Rancher Backup Operator pod's logs leak S3 tokens

Vulnerability

Overview

The Rancher Backup Operator, used for backing up and restoring Rancher on Kubernetes clusters, contains a vulnerability that causes S3 credentials (accessKey and secretKey) to be written into the operator pod's logs. The S3 accessKey is logged even with default settings (trace: false, debug: false), while the secretKey appears when trace or debug is enabled [3]. This leakage stems from insufficient redaction of sensitive information in log output.

Exploitation

Prerequisites

No special privileges are needed beyond access to the rancher-backup-operator pod logs. An attacker with read access to the cluster logs (e.g., through kubectl logs, log aggregation systems, or compromised monitoring tools) can retrieve the exposed credentials. The attack surface is broadened if logs are exported to external storage [3].

Impact

Successful exploitation allows an attacker to obtain valid S3 accessKey and secretKey tokens. With these credentials, an attacker could access the S3 bucket used for Rancher backups, potentially reading, modifying, or deleting backup data.
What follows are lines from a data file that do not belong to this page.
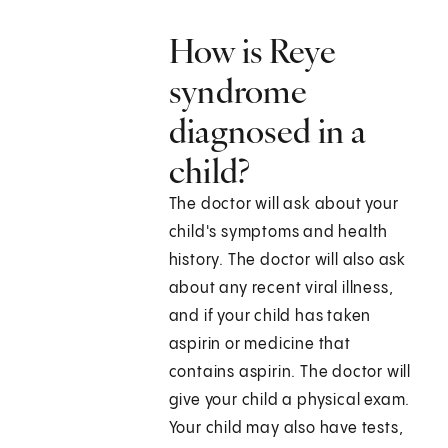
How is Reye
syndrome
diagnosed in a
child?
The doctor will ask about your
child's symptoms and health
history. The doctor will also ask
about any recent viral illness,
and if your child has taken
aspirin or medicine that
contains aspirin. The doctor will
give your child a physical exam.
Your child may also have tests,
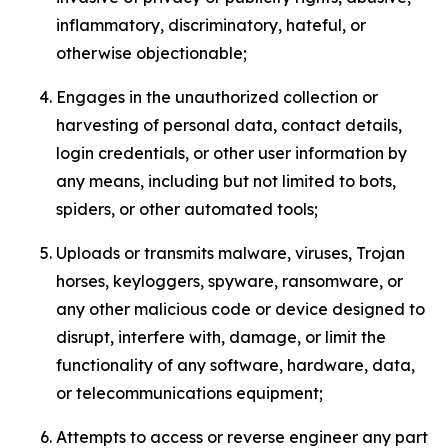
inflammatory, discriminatory, hateful, or
otherwise objectionable;
Engages in the unauthorized collection or
harvesting of personal data, contact details,
login credentials, or other user information by
any means, including but not limited to bots,
spiders, or other automated tools;
Uploads or transmits malware, viruses, Trojan
horses, keyloggers, spyware, ransomware, or
any other malicious code or device designed to
disrupt, interfere with, damage, or limit the
functionality of any software, hardware, data,
or telecommunications equipment;
Attempts to access or reverse engineer any part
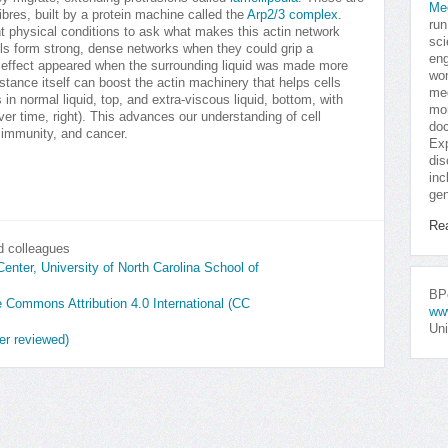
Me
ibres, built by a protein machine called the
Arp2/3 complex
.
run
t physical conditions to ask what makes this actin network
sci
ls form strong, dense networks when they could grip a
eng
ar effect appeared when the surrounding liquid was made more
won
tance itself can boost the actin machinery that helps cells
med
in normal liquid, top, and extra-viscous liquid, bottom, with
mor
ver time, right). This advances our understanding of cell
doc
immunity, and cancer.
Exp
dis
inc
gen
Re
d colleagues
ter, University of North Carolina School of
BPo
ve Commons Attribution 4.0 International (CC
ww
Uni
er reviewed)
This could lead to data breach, backup tampering, or disruption of disaster recovery capabilities [1][3].

Mitigation

Patched versions (108.0.1+up9.0.1, 107.1.2+up8.1.2, 106.0.6+up7.0.5, 105.0.6+up6.0.3) apply redaction to prevent credential leakage [3]. Users should upgrade immediately and rotate affected S3 tokens. For environments that cannot upgrade, setting both debug and trace to false reduces exposure, but does not eliminate the accessKey leak [3].